Collected data
*** Block opens ***

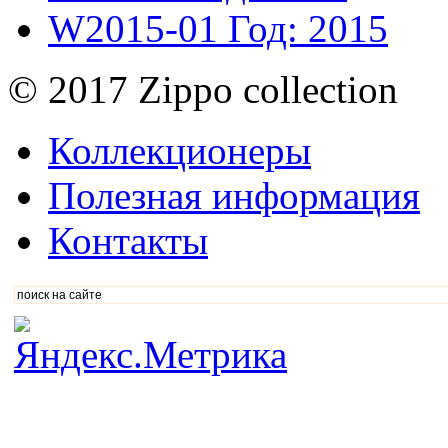
W2015-01
Год: 2015
© 2017 Zippo collection
Коллекционеры
Полезная информация
Контакты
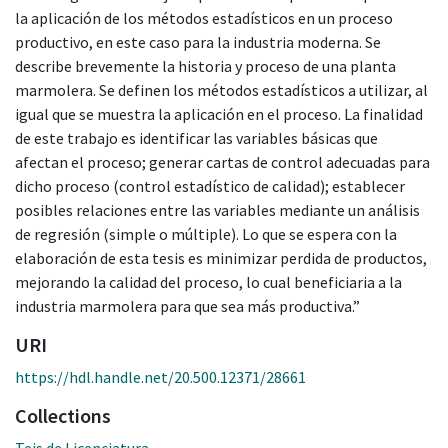
la aplicación de los métodos estadísticos en un proceso
productivo, en este caso para la industria moderna. Se
describe brevemente la historia y proceso de una planta
marmolera. Se definen los métodos estadísticos a utilizar, al
igual que se muestra la aplicación en el proceso. La finalidad
de este trabajo es identificar las variables básicas que
afectan el proceso; generar cartas de control adecuadas para
dicho proceso (control estadístico de calidad); establecer
posibles relaciones entre las variables mediante un análisis
de regresión (simple o múltiple). Lo que se espera con la
elaboración de esta tesis es minimizar perdida de productos,
mejorando la calidad del proceso, lo cual beneficiaria a la
industria marmolera para que sea más productiva.”
URI
https://hdl.handle.net/20.500.12371/28661
Collections
Teis de Licenciatura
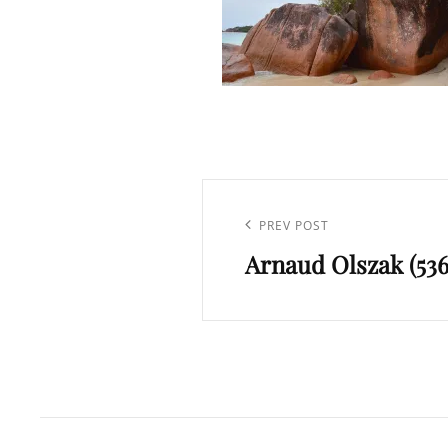
Navigation
de
Previous
PREV POST
l’article
Arnaud Olszak (536
Post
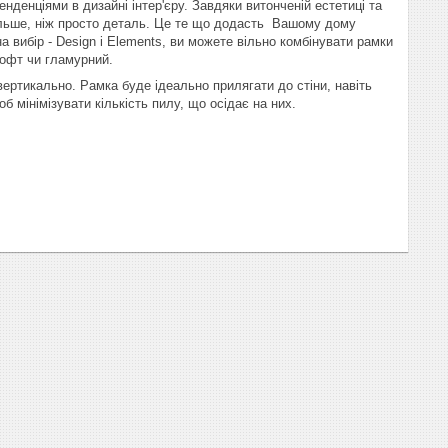
нденціями в дизайні інтер'єру. Завдяки витонченій естетиці та
 більше, ніж просто деталь. Це те що додасть Вашому дому
а вибір - Design і Elements, ви можете вільно комбінувати рамки
лофт чи гламурний.
вертикально. Рамка буде ідеально прилягати до стіни, навіть
 мінімізувати кількість пилу, що осідає на них.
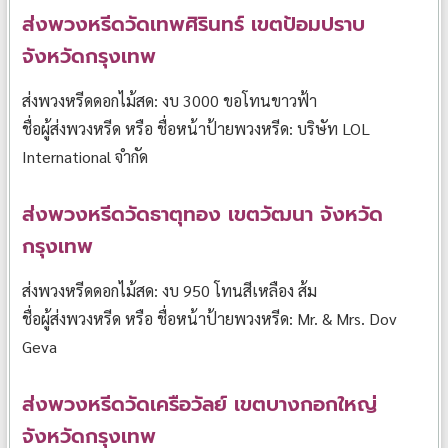
ส่งพวงหรีดวัดเทพศิรินทร์ เขตป้อมปราบ
จังหวัดกรุงเทพ
ส่งพวงหรีดดอกไม้สด: งบ 3000 ขอโทนขาวฟ้า
ชื่อผู้ส่งพวงหรีด หรือ ชื่อหน้าป้ายพวงหรีด: บริษัท LOL
International จำกัด
ส่งพวงหรีดวัดธาตุทอง เขตวัฒนา จังหวัด
กรุงเทพ
ส่งพวงหรีดดอกไม้สด: งบ 950 โทนสีเหลือง ส้ม
ชื่อผู้ส่งพวงหรีด หรือ ชื่อหน้าป้ายพวงหรีด: Mr. & Mrs. Dov
Geva
ส่งพวงหรีดวัดเครือวัลย์ เขตบางกอกใหญ่
จังหวัดกรุงเทพ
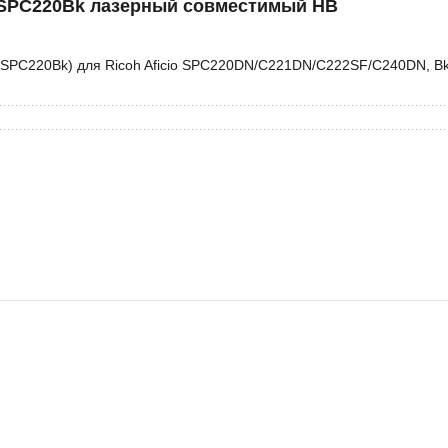
 SPC220Bk лазерный совместимый HB
B-SPC220Bk) для Ricoh Aficio SPC220DN/C221DN/C222SF/C240DN, Bk
 SPC220C лазерный совместимый HB
B-SPC220C) для Ricoh Aficio SPC220DN/C221DN/C222SF/C240DN, C,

*** Block closes ***

What is needed:
Nothing but the lines from the first line of the data above through the line holding "de este trabajo" may appear in the response, copied exactly and without pictures.

Response area:
W2015-01
Год: 2015
© 2017 Zippo collection
Коллекционеры
Полезная информация
Контакты
la aplicación de los métodos estadísticos en un proceso
productivo, en este caso para la industria moderna. Se
describe brevemente la historia y proceso de una planta
marmolera. Se definen los métodos estadísticos a utilizar, al
igual que se muestra la aplicación en el proceso. La finalidad
de este trabajo es identificar las variables básicas que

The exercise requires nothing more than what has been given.